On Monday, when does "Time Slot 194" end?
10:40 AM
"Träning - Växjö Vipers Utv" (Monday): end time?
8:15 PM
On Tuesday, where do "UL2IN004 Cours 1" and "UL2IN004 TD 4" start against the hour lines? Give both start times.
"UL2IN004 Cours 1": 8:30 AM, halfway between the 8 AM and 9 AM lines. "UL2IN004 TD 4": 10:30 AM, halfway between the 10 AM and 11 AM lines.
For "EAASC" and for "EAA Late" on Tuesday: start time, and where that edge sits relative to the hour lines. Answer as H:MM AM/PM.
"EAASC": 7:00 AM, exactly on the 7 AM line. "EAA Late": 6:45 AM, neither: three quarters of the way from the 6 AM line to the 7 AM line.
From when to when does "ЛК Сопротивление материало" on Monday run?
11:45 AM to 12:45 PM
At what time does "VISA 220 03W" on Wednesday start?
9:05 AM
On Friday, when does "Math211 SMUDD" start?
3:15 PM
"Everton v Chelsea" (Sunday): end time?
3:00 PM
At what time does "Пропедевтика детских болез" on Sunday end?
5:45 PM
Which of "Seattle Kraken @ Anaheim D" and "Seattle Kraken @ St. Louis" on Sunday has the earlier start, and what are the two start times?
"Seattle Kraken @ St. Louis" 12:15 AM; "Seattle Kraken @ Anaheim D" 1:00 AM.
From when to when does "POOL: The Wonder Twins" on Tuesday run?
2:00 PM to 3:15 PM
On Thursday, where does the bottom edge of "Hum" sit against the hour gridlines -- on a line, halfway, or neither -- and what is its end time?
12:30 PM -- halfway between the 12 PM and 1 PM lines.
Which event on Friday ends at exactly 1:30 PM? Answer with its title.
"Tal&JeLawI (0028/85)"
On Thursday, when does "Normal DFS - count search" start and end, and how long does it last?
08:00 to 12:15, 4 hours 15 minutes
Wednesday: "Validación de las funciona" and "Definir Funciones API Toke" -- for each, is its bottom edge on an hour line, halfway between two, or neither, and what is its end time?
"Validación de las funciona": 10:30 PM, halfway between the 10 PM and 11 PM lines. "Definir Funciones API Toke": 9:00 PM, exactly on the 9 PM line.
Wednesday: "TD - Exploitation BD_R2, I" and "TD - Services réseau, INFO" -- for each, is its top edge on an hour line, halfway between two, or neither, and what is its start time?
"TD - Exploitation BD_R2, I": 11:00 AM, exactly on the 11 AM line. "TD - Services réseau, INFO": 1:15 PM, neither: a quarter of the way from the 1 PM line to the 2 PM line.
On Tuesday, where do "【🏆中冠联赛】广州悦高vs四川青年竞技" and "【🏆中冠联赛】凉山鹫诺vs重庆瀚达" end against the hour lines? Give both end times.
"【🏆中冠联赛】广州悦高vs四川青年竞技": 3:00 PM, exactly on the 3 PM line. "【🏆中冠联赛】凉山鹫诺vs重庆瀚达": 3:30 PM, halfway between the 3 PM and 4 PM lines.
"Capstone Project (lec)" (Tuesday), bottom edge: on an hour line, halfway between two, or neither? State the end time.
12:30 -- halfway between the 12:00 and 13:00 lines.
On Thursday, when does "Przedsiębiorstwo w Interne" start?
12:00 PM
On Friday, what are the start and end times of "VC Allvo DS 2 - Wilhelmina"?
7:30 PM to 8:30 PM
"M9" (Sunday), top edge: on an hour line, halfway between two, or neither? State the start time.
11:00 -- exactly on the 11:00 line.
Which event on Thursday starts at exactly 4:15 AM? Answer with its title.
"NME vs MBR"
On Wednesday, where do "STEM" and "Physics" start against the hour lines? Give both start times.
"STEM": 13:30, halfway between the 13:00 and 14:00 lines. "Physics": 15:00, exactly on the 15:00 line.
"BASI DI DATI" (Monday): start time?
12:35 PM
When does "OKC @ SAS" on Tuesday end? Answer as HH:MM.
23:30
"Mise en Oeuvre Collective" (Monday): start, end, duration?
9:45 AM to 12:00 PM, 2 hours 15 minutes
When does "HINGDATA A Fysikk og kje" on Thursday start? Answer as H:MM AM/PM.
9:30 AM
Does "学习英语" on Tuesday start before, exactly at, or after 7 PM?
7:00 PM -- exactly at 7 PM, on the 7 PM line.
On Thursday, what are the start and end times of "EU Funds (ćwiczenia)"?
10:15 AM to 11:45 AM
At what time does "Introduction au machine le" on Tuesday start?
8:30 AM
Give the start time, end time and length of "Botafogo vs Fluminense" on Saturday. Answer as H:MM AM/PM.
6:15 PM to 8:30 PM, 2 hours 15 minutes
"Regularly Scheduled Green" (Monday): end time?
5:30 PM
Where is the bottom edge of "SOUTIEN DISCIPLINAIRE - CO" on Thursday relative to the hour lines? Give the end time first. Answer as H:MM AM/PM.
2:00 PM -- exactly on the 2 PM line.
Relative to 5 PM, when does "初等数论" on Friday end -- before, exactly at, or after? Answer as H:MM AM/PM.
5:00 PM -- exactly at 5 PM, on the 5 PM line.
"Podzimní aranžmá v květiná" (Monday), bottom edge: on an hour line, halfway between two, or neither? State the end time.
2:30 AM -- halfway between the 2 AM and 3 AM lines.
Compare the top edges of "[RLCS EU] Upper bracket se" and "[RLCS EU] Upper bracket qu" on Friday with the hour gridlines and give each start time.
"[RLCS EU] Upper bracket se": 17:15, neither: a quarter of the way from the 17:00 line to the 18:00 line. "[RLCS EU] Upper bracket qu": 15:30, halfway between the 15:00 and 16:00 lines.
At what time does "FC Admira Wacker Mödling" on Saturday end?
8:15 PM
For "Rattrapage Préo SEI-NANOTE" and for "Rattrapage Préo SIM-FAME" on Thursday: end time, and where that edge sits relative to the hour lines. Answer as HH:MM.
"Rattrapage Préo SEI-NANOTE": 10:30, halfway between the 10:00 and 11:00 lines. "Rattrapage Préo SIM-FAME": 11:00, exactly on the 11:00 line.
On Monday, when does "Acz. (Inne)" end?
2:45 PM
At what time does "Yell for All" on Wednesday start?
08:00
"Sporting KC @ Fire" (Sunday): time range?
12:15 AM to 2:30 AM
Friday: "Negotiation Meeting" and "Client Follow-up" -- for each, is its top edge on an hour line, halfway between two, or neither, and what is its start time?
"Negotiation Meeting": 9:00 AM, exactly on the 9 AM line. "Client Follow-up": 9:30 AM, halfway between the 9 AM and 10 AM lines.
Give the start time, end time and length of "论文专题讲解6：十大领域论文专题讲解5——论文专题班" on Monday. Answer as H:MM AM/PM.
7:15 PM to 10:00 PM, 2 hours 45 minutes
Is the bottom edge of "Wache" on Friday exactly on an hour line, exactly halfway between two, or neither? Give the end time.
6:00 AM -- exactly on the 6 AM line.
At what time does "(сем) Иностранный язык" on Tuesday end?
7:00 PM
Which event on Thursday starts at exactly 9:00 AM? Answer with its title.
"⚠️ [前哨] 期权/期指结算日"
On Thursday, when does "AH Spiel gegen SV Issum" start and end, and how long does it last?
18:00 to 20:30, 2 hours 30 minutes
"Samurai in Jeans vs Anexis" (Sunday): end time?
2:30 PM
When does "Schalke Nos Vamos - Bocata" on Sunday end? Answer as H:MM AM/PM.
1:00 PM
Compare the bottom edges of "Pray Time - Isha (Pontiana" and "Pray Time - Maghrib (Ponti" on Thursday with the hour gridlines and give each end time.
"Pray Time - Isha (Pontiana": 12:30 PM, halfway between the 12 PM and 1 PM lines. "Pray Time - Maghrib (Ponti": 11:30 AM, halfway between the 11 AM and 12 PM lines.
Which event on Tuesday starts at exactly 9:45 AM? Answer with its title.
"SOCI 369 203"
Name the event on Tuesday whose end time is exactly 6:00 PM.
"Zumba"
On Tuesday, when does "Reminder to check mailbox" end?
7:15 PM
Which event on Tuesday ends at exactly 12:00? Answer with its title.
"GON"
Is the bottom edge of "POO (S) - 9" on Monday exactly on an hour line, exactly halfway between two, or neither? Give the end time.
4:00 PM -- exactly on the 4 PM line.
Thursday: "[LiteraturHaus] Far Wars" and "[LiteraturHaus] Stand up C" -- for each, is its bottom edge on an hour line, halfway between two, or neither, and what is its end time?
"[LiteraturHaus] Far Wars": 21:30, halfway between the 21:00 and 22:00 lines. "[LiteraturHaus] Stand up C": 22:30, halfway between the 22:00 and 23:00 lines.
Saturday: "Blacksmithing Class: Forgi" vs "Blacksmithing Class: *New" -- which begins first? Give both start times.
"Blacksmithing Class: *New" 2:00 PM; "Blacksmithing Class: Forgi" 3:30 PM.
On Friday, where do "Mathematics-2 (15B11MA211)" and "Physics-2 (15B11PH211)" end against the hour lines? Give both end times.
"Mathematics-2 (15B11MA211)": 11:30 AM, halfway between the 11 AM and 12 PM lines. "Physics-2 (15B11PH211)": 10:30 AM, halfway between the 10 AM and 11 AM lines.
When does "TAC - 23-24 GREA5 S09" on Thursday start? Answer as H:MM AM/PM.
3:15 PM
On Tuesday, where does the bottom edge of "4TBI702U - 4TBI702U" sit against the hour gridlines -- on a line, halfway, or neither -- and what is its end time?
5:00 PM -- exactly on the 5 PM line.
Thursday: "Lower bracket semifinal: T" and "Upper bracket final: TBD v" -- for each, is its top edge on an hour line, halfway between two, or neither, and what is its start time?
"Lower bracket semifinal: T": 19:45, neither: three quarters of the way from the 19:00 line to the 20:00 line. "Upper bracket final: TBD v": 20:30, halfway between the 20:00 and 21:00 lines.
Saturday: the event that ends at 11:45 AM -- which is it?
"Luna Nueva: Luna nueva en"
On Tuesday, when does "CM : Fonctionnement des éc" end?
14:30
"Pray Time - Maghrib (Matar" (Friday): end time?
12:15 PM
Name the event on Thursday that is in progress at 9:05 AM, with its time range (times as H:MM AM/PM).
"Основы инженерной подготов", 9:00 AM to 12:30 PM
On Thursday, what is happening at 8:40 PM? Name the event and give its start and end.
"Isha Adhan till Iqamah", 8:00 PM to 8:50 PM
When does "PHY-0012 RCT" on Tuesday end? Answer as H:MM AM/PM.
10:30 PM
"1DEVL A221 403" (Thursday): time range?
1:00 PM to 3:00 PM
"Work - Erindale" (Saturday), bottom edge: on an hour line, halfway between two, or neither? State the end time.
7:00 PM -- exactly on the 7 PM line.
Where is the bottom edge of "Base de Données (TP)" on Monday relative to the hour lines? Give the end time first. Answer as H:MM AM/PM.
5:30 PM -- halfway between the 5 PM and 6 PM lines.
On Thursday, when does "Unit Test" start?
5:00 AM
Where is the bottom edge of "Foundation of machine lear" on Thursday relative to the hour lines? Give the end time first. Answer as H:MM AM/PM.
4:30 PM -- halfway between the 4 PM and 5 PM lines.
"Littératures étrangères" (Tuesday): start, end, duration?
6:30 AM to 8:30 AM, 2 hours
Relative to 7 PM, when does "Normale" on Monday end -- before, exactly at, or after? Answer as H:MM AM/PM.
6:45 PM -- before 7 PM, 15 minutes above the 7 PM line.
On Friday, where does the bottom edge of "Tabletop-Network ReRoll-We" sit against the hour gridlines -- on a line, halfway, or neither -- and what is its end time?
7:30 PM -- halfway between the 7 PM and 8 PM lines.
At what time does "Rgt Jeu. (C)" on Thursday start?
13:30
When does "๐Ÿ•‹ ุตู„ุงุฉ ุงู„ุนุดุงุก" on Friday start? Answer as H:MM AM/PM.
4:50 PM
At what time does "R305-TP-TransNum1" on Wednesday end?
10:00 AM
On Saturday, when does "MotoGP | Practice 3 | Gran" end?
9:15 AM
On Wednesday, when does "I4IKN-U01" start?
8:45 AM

**********

**The exercise:** Reproduce verbatim the stretch of the material above from the line containing "On Saturday, when" through the end of the material, including both that first line and the last line.

**The response:**
On Saturday, when does "MotoGP | Practice 3 | Gran" end?
9:15 AM
On Wednesday, when does "I4IKN-U01" start?
8:45 AM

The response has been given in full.